Le château Debosque illustre l'évolution d'une imposante demeure privée devenue, au fil des décennies, un équipement public au service des habitants. Il témoigne de la capacité du patrimoine à s'adapter aux besoins de la ville tout en conservant son identité architecturale.

Les entreprises Debosque, fondées au début du 19e siècle, sont l’œuvre de plusieurs générations qui ont laissé leurs empreintes dans la ville, aussi bien dans les monuments publics que dans leurs demeures personnelles.

Maurice Debosque (1878-1937) succède à son père César comme entrepreneur en travaux publics et particuliers. Il installe son entreprise sur une vaste parcelle rue des Chauffours, le long de l'ancienne Lys et érige une briqueterie dans le hameau du Bizet. À l'issue de la Première Guerre mondiale, Maurice Debosque devient l'un des principaux artisans de la reconstruction d'Armentières. Dès décembre 1918, il dirige les travaux de déblaiement de la ville avant de participer à la reconstruction des églises Notre-Dame, Saint-Louis, Saint-Joseph et du Sacré-Cœur, de la brasserie Motte-Cordonnier ainsi que, aux côtés de l'architecte Louis-Marie Cordonnier, de l'hôtel de ville, de l'église Saint-Vaast et du monument aux morts. Son entreprise emploie alors jusqu'à 500 ouvriers.

En 1930, Maurice Debosque et son épouse Marie Conreur font construire leur résidence familiale au 29 rue Jean Jaurès, à proximité de leur entreprise. Cette élégante demeure de style anglo-normand se compose d'un salon-salle à manger s'ouvrant sur une terrasse et un parc, de trois grandes chambres, de deux bureaux, d'une salle de jeu, de trois caves à vin, d’un logement de concierge et de garages. Les aménagements intérieurs témoignent du soin apporté à sa réalisation : boiseries, cheminée sculptée, vitraux, mosaïques et nombreux éléments décoratifs confèrent à l'ensemble un caractère remarquable.

L'arrière du château Debosque en 1931
Le salon du château Debosque en 1931

En 1960, une première partie du domaine est expropriée afin de permettre l'agrandissement du collège de jeunes filles voisin. Après le décès de Marie Debosque-Conreur en 1965, la municipalité engage des négociations avec les héritiers afin d'acquérir la propriété. L'achat est finalement conclu en 1971. Initialement destinée à accueillir des équipements sportifs pour le collège, la propriété se voit finalement attribuer une nouvelle vocation culturelle. L'ancienne résidence familiale devient la bibliothèque municipale, qui quitte alors les locaux de l'hôtel de ville. Les salons et pièces de réception sont transformés en salles de lecture, espaces de consultation, magasins de conservation et guichet d’accueil, tandis que le parc accueille des lectures et animations culturelles. Cette reconversion permet de conserver le bâtiment tout en l'ouvrant largement aux habitants.

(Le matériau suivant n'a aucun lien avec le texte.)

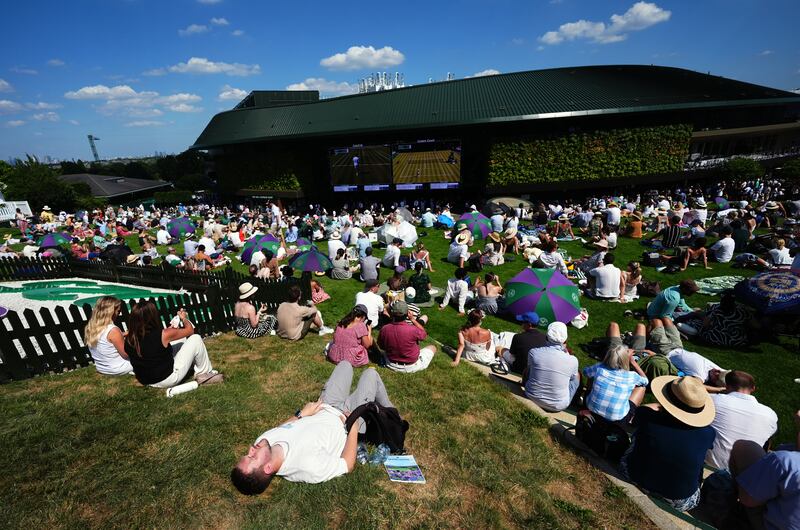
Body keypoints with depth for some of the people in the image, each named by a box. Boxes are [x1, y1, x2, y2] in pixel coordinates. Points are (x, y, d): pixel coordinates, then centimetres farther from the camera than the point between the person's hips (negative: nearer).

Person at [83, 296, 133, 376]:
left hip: (100, 368, 8)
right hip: (117, 370, -8)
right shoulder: (113, 330, -28)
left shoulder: (90, 327, -5)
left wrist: (122, 335, 12)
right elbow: (126, 355, -20)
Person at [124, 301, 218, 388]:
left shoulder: (128, 340, -8)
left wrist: (169, 330, 17)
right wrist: (184, 318, 11)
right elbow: (190, 330, -8)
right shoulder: (164, 335, -25)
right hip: (169, 380, -7)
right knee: (196, 339, -3)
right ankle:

Parallèlement, une partie du parc donnant sur la rue Paul Bert est aménagée pour accueillir le collège Desrousseaux.

En 2007, la bibliothèque municipale déménage dans son nouveau bâtiment à la médiathèque L'Albatros. Le château Debosque connaît alors une nouvelle transformation. Ses espaces accueillent successivement plusieurs services municipaux, notamment la Direction de la Culture, du Tourisme et de l'Animation, avant de devenir le siège de la Direction de la Tranquillité publique et de la police municipale.

La bibliothèque municipale dans les années 1970
Le guichet de la bibliothèque dans les années 1970
La salle de travail de la bibliothèque dans le salon de la maison Debosque en 1991
Le coin enfant à la bibliothèque en 1991

Près d'un siècle après sa construction, le château Debosque demeure ainsi un élément majeur du patrimoine armentiérois. De résidence familiale à bibliothèque, puis de bâtiment administratif à siège de la police municipale, il illustre la manière dont la sauvegarde et la réutilisation du patrimoine permettent de transmettre l'histoire locale tout en répondant aux besoins des générations successives.